TASK DIRECTIONS
For the entries below, copy exactly the line that contains "BM-18M CLUSTER" through the line that contains "cookies. Souhlas s", both ends included, and exclude all pictures.

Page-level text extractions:
┌──

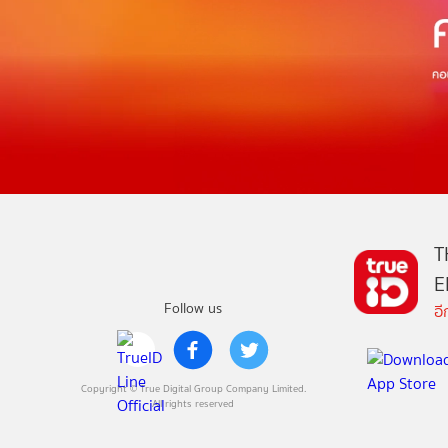
T
E
Follow us
อ
Copyright © True Digital Group Company Limited.
All rights reserved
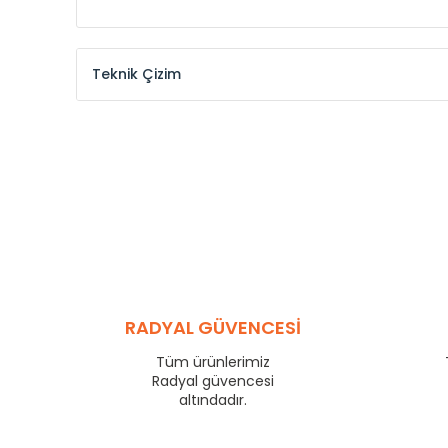
Teknik Çizim
Model /
Model
Yükseklik /
Height
Kodu /
Code
(mm)
MKE
300
MKE
375
MKE
450
MKE
525
MKE
600
MKE
750
MKE
825
RADYAL GÜVENCESİ
MKE
900
Tüm ürünlerimiz
MKE
1000
Radyal güvencesi
MKE
1250
altındadır.
MKE
1500
MKE
1750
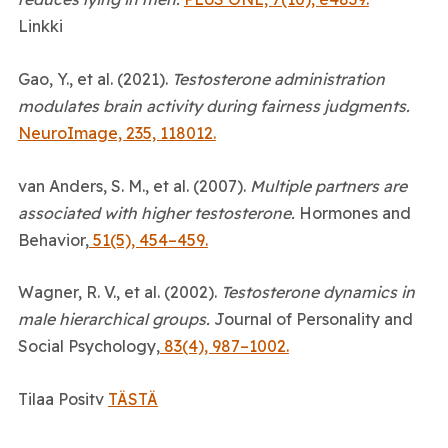
Linkki
Gao, Y., et al. (2021).
Testosterone administration
modulates brain activity during fairness judgments.
NeuroImage, 235, 118012.
van Anders, S. M., et al. (2007).
Multiple partners are
associated with higher testosterone.
Hormones and
Behavior,
51(5), 454–459.
Wagner, R. V., et al. (2002).
Testosterone dynamics in
male hierarchical groups.
Journal of Personality and
Social Psychology,
83(4), 987–1002.
Tilaa Positv
TÄSTÄ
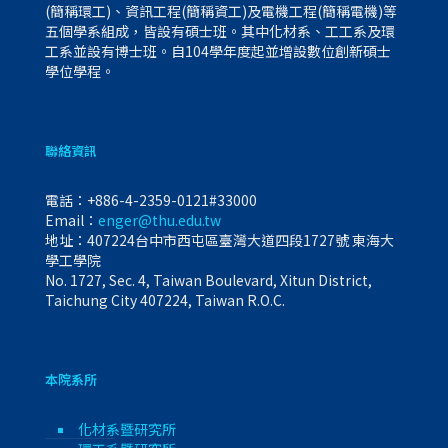
(簡稱環工)、資訊工程(簡稱資工)及電機工程(簡稱電機)等
五個學系組成，皆設有碩士班。其中化材系、工工系及環
工系並設有博士班。自104學年度起並增設數位創新碩士
學位學程。
聯絡資訊
電話：
+886-4-2359-0121#33000
Email：
enger@thu.edu.tw
地址：407224台中市西屯區臺灣大道四段1727號 東海大
學工學院
No. 1727, Sec. 4, Taiwan Boulevard, Xitun District,
Taichung City 407224, Taiwan R.O.C.
本院系所
化材系暨研究所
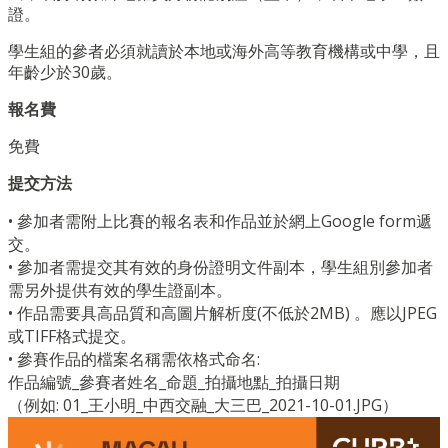
證。
學生組的參者必須就讀於本地或海外高等教育機構或中學，且
年齡少於30歲。
報名費
免費
提交方法
•
參加者需附上比賽的報名表和作品並於網上Google form遞
交。
•
參加者需提交其有效的身份證明文件副本，學生組別參加者
需另外提供有效的學生證副本。
•
作品需要具高品質和高圖片解析度(不低於2MB) 。應以JPEG
或TIFF格式提交。
•
參賽作品的檔案名稱需依格式命名:
作品編號_參賽者姓名_命題_拍攝地點_拍攝日期
（例如: 01_王小明_中西交融_大三巴_2021-10-01.JPG）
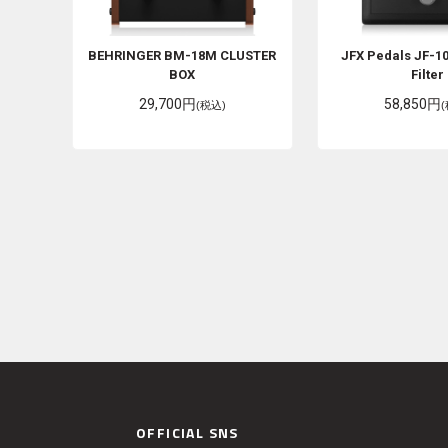
BEHRINGER
BM-18M CLUSTER
JFX Pedals
JF-1
BOX
Filter
29,700円
58,850円
(税込)
OFFICIAL SNS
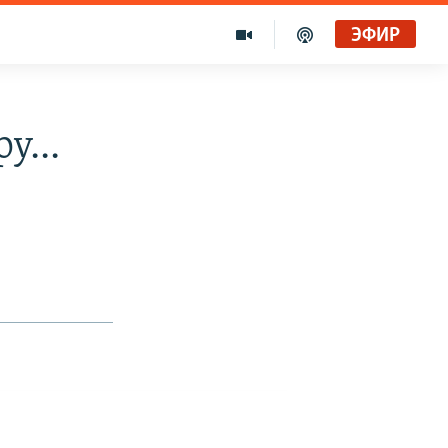
ЭФИР
у...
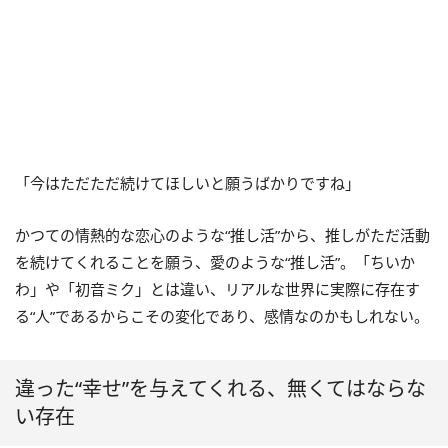
「今はただただ続けてほしいと願うばかりですね」
かつての情熱的な恋心のような“推し活”から、推しがただ活動
を続けてくれることを願う、愛のような“推し活”。「ちいか
わ」や「初音ミク」とは違い、リアルな世界に実際に存在す
る“人”であるからこその変化であり、感情なのかもしれない。
違った“幸せ”を与えてくれる、無くてはならな
い存在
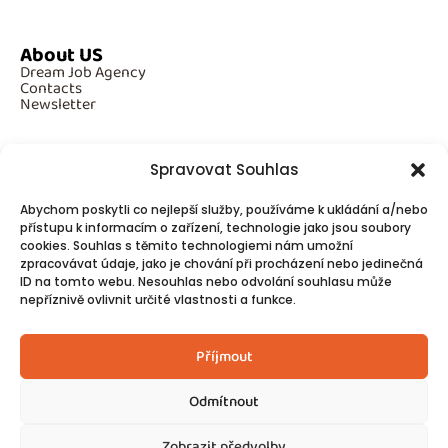
About US
Dream Job Agency
Contacts
Newsletter
Spravovat Souhlas
Additional Information
Abychom poskytli co nejlepší služby, používáme k ukládání a/nebo
GDPR
přístupu k informacím o zařízení, technologie jako jsou soubory
Cookies
cookies. Souhlas s těmito technologiemi nám umožní
zpracovávat údaje, jako je chování při procházení nebo jedinečná
ID na tomto webu. Nesouhlas nebo odvolání souhlasu může
Follow Us
nepříznivě ovlivnit určité vlastnosti a funkce.
Contacts
Příjmout
Odmítnout
Zobrazit předvolby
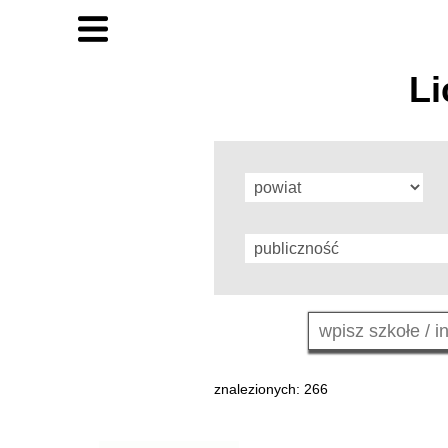
Li
znalezionych: 266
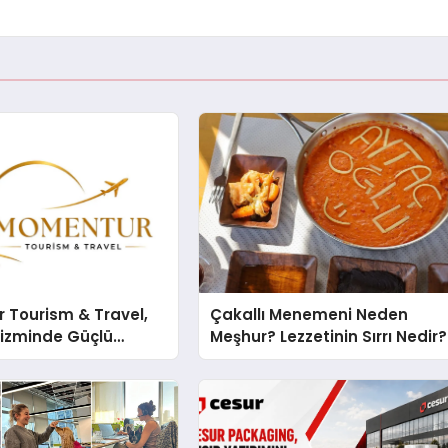
 Tourism & Travel,
Çakallı Menemeni Neden
rizminde Güçlü
Meşhur? Lezzetinin Sırrı Nedir?
n Ağıyla Fark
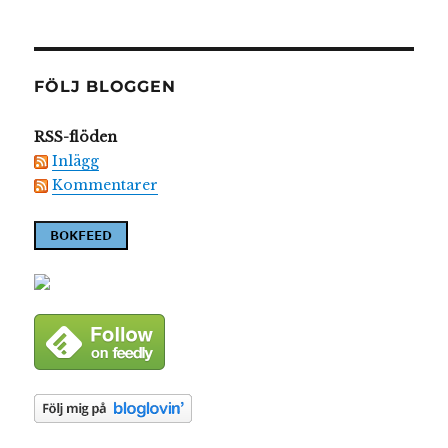
FÖLJ BLOGGEN
RSS-flöden
Inlägg
Kommentarer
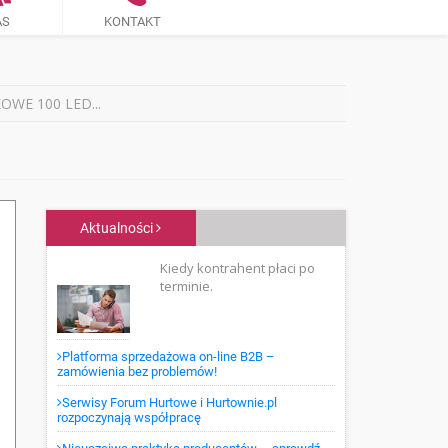
AS
KONTAKT
WE 100 LED...
Aktualności
Kiedy kontrahent płaci po
terminie.
Platforma sprzedażowa on-line B2B –
zamówienia bez problemów!
Serwisy Forum Hurtowe i Hurtownie.pl
rozpoczynają współpracę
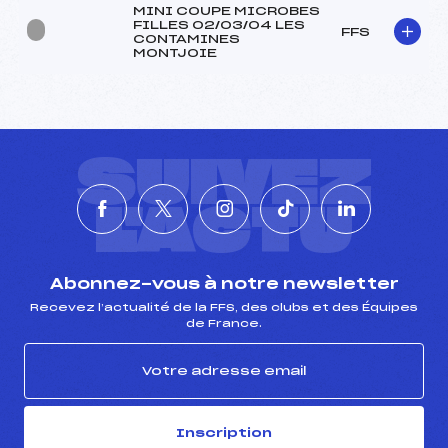
MINI COUPE MICROBES
FILLES 02/03/04 LES
FFS
CONTAMINES
MONTJOIE
SUIVEZ
L'ACTU
Abonnez-vous à notre newsletter
Recevez l’actualité de la FFS, des clubs et des Équipes
de France.
Inscription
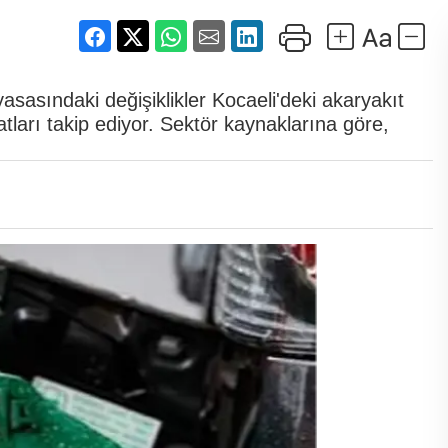
asasındaki değişiklikler Kocaeli'deki akaryakıt
atları takip ediyor. Sektör kaynaklarına göre,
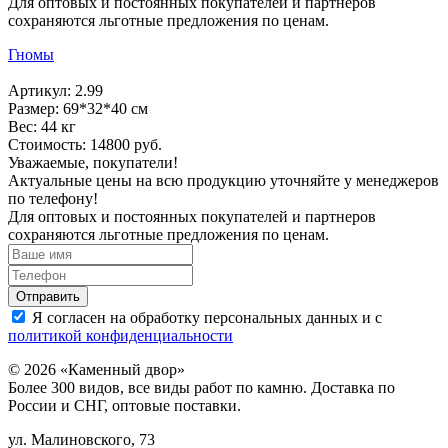
Для оптовых и постоянных покупателей и партнеров
сохраняются льготные предложения по ценам.
Гномы
Артикул: 2.99
Размер: 69*32*40 см
Вес: 44 кг
Стоимость: 14800 руб.
Уважаемые, покупатели!
Актуальные цены на всю продукцию уточняйте у менеджеров
по телефону!
Для оптовых и постоянных покупателей и партнеров
сохраняются льготные предложения по ценам.
Я согласен на обработку персональных данных и с
политикой конфиденциальности
© 2026 «Каменный двор»
Более 300 видов, все виды работ по камню. Доставка по
России и СНГ, оптовые поставки.
ул. Малиновского, 73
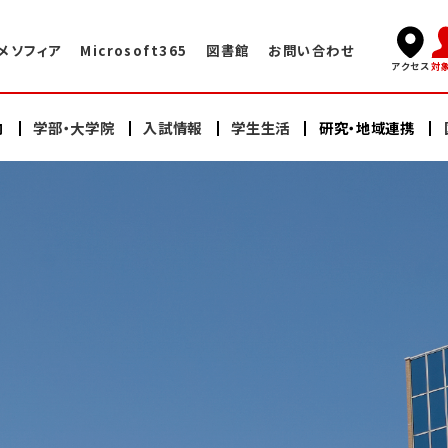
メソフィア
Microsoft365
図書館
お問い合わせ
対
アクセス
内
学部・大学院
入試情報
学生生活
研究・地域連携
キャンパスライフ
国際交流TOP
学長挨拶
看護学部
看護学部
研究
海外赤十字大学との交換プログラム
学術情報センター・図書館
建学の精神・教育理念
充実したサポート体制
大学院（修士課程）
大学院（修士課程）
ヘルスプロモーションセンター
大学院（博士課程）
大学院（博士課程）
海外語学研修
施設案内
沿革
スイス・イタリア研修
オープンキャンパス
研修会・公開講座
学納金・奨学金
情報公開
教員紹介
日本赤十字豊田看護大学の学び
卒業生の声・就職実績
その他の国際的活動
よくある質問
資料請求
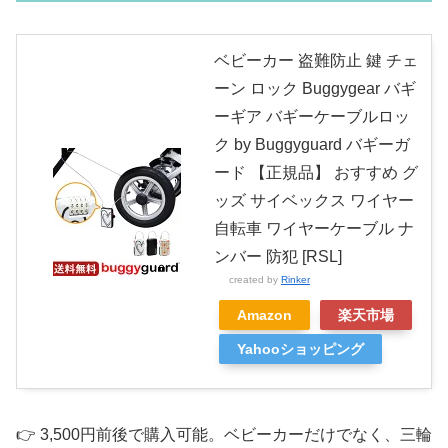
ベビーカー 盗難防止 鍵 チェ
ーン ロック Buggygear バギ
ーギア バギーケーブルロッ
ク by Buggyguard バギーガ
ード 【正規品】 おすすめ グ
ッズ サイベックス ワイヤー
自転車 ワイヤーケーブル ナ
ンバー 防犯 [RSL]
created by
Rinker
Amazon
楽天市場
Yahooショッピング
👉 3,500円前後で購入可能。ベビーカーだけでなく、三輪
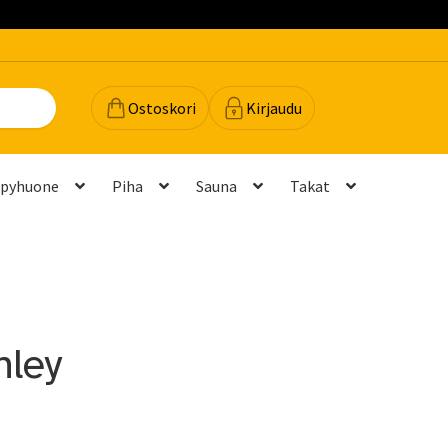
Ostoskori
Kirjaudu
lpyhuone
Piha
Sauna
Takat
dot
Majavan vinkit
Majavatili
Maksutavat
Meistä
teyttä
Palautukset ja vaihdot
Palvelut
Peruuttamispyyntö
nley
elu ja mittatilausratkaisut
Takuu ja tuki
(FAQ)
Vastuullisuus
Yhteystiedot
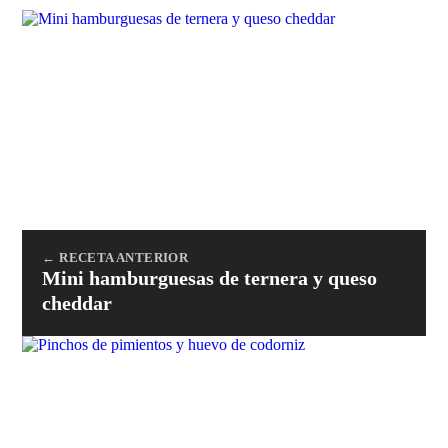
← RECETA ANTERIOR
Mini hamburguesas de ternera y queso
cheddar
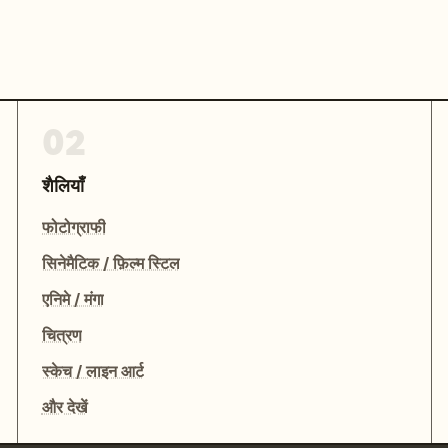
02
शैलियाँ
फोटोग्राफी
सिनेमैटिक / फ़िल्म स्टिल
एनिमे / मंगा
चित्रण
स्केच / लाइन आर्ट
और देखें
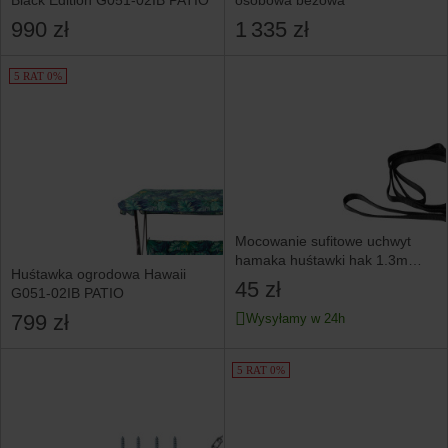
990 zł
1 335 zł
5 RAT 0%
Mocowanie sufitowe uchwyt
hamaka huśtawki hak 1.3m
Huśtawka ogrodowa Hawaii
Neo-Sport
45 zł
G051-02IB PATIO
799 zł
Wysyłamy w 24h
5 RAT 0%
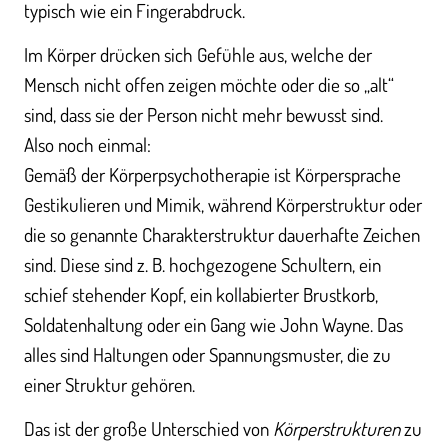
typisch wie ein Fingerabdruck.
Im Körper drücken sich Gefühle aus, welche der
Mensch nicht offen zeigen möchte oder die so „alt“
sind, dass sie der Person nicht mehr bewusst sind.
Also noch einmal:
Gemäß der Körperpsychotherapie ist Körpersprache
Gestikulieren und Mimik, während Körperstruktur oder
die so genannte Charakterstruktur dauerhafte Zeichen
sind. Diese sind z. B. hochgezogene Schultern, ein
schief stehender Kopf, ein kollabierter Brustkorb,
Soldatenhaltung oder ein Gang wie John Wayne. Das
alles sind Haltungen oder Spannungsmuster, die zu
einer Struktur gehören.
Das ist der große Unterschied von
Körperstrukturen
zu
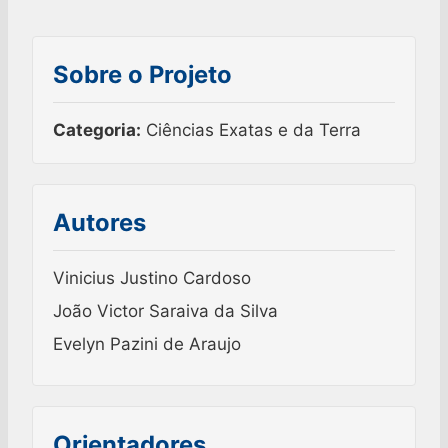
Sobre o Projeto
Categoria:
Ciências Exatas e da Terra
Autores
Vinicius Justino Cardoso
João Victor Saraiva da Silva
Evelyn Pazini de Araujo
Orientadores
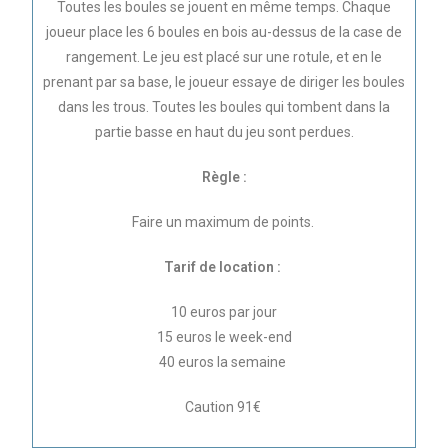
Toutes les boules se jouent en même temps. Chaque
joueur place les 6 boules en bois au-dessus de la case de
rangement. Le jeu est placé sur une rotule, et en le
prenant par sa base, le joueur essaye de diriger les boules
dans les trous. Toutes les boules qui tombent dans la
partie basse en haut du jeu sont perdues.
Règle :
Faire un maximum de points.
Tarif de location :
10 euros par jour
15 euros le week-end
40 euros la semaine
Caution 91€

└──

TASK RESPONSE
BM-18M CLUSTER
JFX Pedals
JF-1
BOX
Filter
29,700円
58,850円
(税込)
OFFICIAL SNS
ЭФИР
у...
「今はただただ続けてほしいと願うばかりですね」
かつての情熱的な恋心のような“推し活”から、推しがただ活動
を続けてくれることを願う、愛のような“推し活”。「ちいか
わ」や「初音ミク」とは違い、リアルな世界に実際に存在す
る“人”であるからこその変化であり、感情なのかもしれない。
違った“幸せ”を与えてくれる、無くてはならな
い存在
About US
Dream Job Agency
Contacts
Newsletter
Spravovat Souhlas
Additional Information
Abychom poskytli co nejlepší služby, používáme k ukládání a/nebo
GDPR
přístupu k informacím o zařízení, technologie jako jsou soubory
Cookies
cookies. Souhlas s těmito technologiemi nám umožní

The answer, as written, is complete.